Desde ese entonces, podemos ver a los palomos hinchados y anunciando enfáticamente que "CRRRRUUU" mientras la bella y curvilínea paloma no le da ni la hora.
El alto grado de erotismo palomil obligó a los pichones a quedarse en el nido hasta que tuvieran edad, pero lamentablemente este show erótico no interesó a nadie, ya que se puede ver a un macho inflando el pecho por una hembra que no lo tocaría ni con un puntero láser en cualquier discoteca.
Las palomas siguieron con violencia: Tres o cuatro palomos peleando hasta la muerte por un cacho de pan.

Nada.

¿Hasta dónde llegará una paloma por saciar su gula? ¿Será capaz de comer sobras de milanesa de pollo, a pesar de ser casi canibalismo?

Nada.

¡Vea, vea a las asombrosas palomas sin una pata! 

Nada.

Finalmente las palomas se cansaron y decidieron evacuar sus vientres en cualquier espacio. Se puede ver en toda la ciudad enormes pilas de caca. Todos caminamos, nos sentamos y vivimos sobre caca.
Las palomas decidieron que si los capitalienses no les prestaban atención por sus maravillosas cualidades, lo harían por sus más desagradables defecaciones.
Desde ese entonces, los capitalienses odian a las palomas, por ser generadoras de pura mierda.

Años más tarde, Marcelo Tinelli se copió de su idea, y por alguna razón tuvo mucho éxito.

11 comentarios:

Laura dijo...

¡¡¡¡BRAVOOOOOOOOOOOOOO.........!!!que cuento maravilloso.....!!! Felicitaciones, que maravilla, que bien llevado, como me gusta como escribís y describís algo que en general a uno solo le molesta.¡¡..Aguanten las palsonas ..!!! y el relato de ésta pueblerina.Me has hecho reir a carcajadas. Laura

Anónimo dijo...

Muy bueno! Voto por poner cuervos en la ciudad para que se coman las palomas.

eFeX dijo...

Excelentemente escrito, me gusto mucho, y me atrajo de principio a fin.

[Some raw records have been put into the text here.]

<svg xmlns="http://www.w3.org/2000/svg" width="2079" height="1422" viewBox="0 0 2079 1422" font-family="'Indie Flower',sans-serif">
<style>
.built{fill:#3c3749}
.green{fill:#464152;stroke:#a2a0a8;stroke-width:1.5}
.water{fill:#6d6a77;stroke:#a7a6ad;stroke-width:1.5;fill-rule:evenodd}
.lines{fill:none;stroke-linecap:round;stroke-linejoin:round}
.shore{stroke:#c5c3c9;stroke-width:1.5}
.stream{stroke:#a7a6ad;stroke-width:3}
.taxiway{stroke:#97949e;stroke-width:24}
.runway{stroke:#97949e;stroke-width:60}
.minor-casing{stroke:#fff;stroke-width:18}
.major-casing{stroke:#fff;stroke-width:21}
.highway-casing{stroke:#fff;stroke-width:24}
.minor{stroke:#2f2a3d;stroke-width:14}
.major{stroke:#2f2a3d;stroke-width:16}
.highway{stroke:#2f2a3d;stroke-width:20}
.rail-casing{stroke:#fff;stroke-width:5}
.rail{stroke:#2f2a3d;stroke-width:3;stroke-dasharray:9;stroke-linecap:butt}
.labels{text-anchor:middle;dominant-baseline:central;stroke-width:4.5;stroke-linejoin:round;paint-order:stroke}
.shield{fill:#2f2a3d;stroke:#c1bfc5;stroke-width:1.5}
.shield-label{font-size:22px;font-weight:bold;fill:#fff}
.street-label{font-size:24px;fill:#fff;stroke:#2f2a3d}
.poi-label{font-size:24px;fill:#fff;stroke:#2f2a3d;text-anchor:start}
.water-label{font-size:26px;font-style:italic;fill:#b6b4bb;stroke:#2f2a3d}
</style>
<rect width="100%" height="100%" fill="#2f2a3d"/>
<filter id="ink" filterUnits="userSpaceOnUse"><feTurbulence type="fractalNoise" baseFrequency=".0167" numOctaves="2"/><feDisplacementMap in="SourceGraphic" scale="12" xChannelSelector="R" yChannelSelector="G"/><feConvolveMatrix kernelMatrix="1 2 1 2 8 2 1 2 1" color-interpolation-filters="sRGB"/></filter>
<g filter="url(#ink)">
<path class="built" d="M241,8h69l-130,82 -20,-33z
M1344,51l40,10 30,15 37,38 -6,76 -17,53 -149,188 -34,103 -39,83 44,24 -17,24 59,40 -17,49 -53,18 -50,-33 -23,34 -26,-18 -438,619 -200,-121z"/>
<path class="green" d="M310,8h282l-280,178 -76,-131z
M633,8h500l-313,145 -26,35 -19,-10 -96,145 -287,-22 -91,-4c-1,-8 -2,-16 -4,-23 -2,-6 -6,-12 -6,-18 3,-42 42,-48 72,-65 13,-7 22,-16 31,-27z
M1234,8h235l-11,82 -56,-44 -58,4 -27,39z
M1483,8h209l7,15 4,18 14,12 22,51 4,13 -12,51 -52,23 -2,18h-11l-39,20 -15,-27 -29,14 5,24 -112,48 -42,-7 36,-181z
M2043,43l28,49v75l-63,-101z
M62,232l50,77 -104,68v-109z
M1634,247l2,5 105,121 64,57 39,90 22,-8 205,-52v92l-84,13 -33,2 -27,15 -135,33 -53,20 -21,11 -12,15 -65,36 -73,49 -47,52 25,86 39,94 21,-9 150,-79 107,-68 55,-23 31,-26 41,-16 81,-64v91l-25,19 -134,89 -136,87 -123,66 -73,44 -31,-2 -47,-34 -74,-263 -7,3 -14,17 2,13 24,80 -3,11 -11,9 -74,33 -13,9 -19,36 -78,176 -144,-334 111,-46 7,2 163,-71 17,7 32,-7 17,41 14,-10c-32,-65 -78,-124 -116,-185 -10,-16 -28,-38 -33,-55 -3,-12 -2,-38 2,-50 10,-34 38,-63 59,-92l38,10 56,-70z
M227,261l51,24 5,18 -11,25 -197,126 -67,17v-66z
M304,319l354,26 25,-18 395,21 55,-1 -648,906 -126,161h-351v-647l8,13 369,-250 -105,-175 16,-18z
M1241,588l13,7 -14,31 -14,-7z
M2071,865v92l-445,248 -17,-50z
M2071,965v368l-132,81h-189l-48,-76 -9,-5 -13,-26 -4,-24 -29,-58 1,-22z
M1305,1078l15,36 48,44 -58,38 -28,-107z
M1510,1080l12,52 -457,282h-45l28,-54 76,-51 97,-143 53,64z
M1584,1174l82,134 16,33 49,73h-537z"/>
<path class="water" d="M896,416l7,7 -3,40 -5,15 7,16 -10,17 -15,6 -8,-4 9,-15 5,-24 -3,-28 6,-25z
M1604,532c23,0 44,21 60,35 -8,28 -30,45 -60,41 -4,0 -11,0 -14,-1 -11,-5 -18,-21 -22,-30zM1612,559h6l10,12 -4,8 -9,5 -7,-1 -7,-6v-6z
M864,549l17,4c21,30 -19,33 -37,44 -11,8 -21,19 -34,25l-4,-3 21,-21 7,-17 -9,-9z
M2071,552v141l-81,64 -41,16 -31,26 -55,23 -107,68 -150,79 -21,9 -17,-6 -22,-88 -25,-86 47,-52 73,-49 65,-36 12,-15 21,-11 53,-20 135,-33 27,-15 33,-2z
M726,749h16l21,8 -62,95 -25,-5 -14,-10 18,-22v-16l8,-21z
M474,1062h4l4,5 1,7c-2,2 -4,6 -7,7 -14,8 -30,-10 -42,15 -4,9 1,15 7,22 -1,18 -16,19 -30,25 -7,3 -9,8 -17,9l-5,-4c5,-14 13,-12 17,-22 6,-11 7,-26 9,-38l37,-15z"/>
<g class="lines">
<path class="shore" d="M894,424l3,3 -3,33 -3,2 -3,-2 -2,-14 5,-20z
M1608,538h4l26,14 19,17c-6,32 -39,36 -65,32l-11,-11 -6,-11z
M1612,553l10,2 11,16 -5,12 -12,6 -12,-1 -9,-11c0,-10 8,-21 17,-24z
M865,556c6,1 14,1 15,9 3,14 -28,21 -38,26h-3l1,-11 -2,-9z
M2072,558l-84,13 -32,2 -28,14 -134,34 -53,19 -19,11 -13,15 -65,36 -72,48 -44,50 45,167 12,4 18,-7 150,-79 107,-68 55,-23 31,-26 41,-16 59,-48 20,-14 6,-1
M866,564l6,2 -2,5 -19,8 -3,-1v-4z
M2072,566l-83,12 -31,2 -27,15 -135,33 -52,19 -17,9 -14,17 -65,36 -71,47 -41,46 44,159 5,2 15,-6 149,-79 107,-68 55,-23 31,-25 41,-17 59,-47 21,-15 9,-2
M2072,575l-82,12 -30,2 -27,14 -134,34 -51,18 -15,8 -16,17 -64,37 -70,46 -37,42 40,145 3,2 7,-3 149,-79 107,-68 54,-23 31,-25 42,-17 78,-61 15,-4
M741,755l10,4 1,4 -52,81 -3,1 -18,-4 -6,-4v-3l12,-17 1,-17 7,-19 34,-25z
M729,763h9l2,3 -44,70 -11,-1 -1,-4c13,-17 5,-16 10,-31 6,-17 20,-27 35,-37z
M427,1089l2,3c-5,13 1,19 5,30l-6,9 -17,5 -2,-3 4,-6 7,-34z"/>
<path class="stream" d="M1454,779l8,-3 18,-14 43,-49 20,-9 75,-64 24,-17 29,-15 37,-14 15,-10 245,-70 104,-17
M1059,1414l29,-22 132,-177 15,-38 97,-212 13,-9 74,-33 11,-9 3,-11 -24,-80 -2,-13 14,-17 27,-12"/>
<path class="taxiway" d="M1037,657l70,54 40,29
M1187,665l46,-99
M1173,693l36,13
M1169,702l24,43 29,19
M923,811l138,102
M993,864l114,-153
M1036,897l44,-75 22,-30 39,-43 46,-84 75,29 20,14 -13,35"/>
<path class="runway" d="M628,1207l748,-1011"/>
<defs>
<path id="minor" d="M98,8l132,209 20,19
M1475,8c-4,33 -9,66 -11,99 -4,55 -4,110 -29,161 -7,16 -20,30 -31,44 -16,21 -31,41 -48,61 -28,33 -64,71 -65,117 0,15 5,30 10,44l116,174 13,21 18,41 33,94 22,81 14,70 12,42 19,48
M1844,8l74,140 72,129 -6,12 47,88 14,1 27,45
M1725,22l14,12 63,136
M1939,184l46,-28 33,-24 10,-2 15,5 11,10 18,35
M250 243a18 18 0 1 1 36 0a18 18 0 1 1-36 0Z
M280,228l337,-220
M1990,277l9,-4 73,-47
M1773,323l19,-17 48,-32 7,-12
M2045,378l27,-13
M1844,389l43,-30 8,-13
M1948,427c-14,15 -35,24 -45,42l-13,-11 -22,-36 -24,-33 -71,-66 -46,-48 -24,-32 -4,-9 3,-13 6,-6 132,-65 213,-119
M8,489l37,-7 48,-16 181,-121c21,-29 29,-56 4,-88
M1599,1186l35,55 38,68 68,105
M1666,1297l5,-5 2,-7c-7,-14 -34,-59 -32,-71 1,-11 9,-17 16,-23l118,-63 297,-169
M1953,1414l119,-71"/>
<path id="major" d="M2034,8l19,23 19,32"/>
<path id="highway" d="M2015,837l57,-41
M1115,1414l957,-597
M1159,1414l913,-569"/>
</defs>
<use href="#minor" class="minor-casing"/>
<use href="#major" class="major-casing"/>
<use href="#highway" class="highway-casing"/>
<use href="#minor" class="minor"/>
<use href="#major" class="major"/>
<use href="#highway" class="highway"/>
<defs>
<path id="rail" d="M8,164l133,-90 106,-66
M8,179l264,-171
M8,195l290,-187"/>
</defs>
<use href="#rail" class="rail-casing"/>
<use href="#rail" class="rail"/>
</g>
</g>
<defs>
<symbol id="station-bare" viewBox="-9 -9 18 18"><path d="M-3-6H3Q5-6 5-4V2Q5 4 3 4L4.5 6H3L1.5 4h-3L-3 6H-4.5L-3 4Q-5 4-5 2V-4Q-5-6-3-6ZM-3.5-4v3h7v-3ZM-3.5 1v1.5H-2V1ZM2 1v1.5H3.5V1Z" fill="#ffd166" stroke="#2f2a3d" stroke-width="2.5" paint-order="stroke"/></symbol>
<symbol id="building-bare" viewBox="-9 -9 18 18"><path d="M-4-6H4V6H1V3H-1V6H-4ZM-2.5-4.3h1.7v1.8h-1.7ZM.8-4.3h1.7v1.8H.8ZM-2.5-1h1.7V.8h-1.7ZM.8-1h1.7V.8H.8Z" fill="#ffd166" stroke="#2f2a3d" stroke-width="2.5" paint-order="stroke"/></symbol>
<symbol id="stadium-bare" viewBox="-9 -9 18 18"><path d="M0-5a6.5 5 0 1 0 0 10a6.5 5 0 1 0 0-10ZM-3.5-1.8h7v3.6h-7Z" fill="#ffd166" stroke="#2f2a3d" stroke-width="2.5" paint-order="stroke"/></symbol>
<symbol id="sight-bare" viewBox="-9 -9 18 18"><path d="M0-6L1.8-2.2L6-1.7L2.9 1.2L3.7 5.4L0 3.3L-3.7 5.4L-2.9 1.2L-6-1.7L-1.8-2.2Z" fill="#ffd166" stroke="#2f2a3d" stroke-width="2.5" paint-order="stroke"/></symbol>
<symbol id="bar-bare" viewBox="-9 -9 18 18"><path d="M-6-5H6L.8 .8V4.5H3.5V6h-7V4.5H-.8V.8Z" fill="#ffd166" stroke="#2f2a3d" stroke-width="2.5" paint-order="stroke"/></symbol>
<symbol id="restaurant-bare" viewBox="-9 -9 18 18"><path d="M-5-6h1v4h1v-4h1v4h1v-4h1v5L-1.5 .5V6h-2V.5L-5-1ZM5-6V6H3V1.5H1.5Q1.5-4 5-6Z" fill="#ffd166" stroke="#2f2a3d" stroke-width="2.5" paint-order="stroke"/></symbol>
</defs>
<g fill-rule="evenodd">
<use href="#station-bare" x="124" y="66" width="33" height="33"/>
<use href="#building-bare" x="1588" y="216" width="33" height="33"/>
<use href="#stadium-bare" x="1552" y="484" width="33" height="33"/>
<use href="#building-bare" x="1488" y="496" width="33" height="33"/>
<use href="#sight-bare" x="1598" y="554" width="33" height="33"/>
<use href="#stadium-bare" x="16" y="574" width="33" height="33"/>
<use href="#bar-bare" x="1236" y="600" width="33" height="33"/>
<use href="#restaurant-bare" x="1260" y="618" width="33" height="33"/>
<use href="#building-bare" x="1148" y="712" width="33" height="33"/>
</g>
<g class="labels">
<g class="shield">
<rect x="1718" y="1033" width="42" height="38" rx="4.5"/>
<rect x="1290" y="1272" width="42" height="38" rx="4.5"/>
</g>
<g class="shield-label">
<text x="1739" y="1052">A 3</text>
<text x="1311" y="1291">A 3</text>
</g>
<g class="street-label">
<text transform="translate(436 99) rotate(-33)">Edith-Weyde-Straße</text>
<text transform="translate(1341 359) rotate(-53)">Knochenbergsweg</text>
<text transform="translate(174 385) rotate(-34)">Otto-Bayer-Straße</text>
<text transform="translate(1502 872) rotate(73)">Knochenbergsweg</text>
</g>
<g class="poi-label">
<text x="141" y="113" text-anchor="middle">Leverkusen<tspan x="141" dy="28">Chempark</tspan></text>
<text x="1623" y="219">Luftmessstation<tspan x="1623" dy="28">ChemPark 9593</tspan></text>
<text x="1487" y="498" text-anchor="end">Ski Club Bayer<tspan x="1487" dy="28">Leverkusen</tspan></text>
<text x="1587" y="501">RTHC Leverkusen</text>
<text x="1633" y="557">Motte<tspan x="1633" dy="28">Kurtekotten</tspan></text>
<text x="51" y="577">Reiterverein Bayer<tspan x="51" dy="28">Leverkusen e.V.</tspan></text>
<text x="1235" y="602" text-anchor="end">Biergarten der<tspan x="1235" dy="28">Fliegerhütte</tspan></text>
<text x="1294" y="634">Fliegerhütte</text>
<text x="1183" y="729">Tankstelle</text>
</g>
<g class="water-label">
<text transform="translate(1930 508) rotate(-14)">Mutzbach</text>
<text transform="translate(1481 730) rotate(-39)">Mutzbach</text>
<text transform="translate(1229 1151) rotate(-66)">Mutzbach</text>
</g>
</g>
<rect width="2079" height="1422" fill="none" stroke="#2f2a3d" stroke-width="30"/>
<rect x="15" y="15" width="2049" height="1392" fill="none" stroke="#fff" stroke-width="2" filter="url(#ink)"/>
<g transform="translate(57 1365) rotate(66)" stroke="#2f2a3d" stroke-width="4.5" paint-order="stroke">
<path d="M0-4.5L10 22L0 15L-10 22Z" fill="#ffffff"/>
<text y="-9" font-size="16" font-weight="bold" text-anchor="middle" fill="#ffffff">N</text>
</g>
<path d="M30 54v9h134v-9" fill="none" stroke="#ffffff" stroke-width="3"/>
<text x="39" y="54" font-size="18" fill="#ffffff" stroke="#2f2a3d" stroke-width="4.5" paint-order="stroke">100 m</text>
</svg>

Ya que nadie le da bola a las palomas, me encantaría secuestrar algunas de ellas y crear una legión de Palomas Ninjas... Nadie sabría quien fue, total no les prestan atención.

Anónimo dijo...

Maldito seas
anónimo jipi
salpicado de arena
y saturado de Morrison
Maldito seas
con tus collares baratos
tu aliento lisérgico
y tus ojotas de cuero ecológico
Maldita sea
tu estúpida idea
de enlazar una huella de rata
y decir que es un reflejo de paz
Ahora no la puedo patear sin ser visto como el hijo de Adolfo!!

Mechicabota dijo...

Laura: Gracias! En tu comentario se nota claramente que sos mi madre =P
Anónimo: Me han sugerido un intercambio cultural entre palomas y cuervos. No está mal...
eFex: jajaja ¡Palomas ninjas sería la gloria palomil!
Anónimo: No entendí =(

Anónimo dijo...

dicen que los hippies inventaron el simbolo de la paz,que es un huella de paloma dentro de un círculo.

Mechicabota dijo...

AAAaaaaaAAaaaAAAAahhhh!!!!!!!!! No sabía eso! Gracias por la aclaración, ahora sí entendí =)

Archibaldo dijo...

El símbolo de la paz es una cruz invertida y rota

Anabella dijo...

No sé, yo odio las palomoas y al señor del programa de tele que las copia.
Mona te manda saludos :P

demasiadolistas dijo...

Impecable! Crónica de la vida de las palomas y de Tinelli!

(M)

Anónimo dijo...

Excelente el final, me hiciste reir mucho!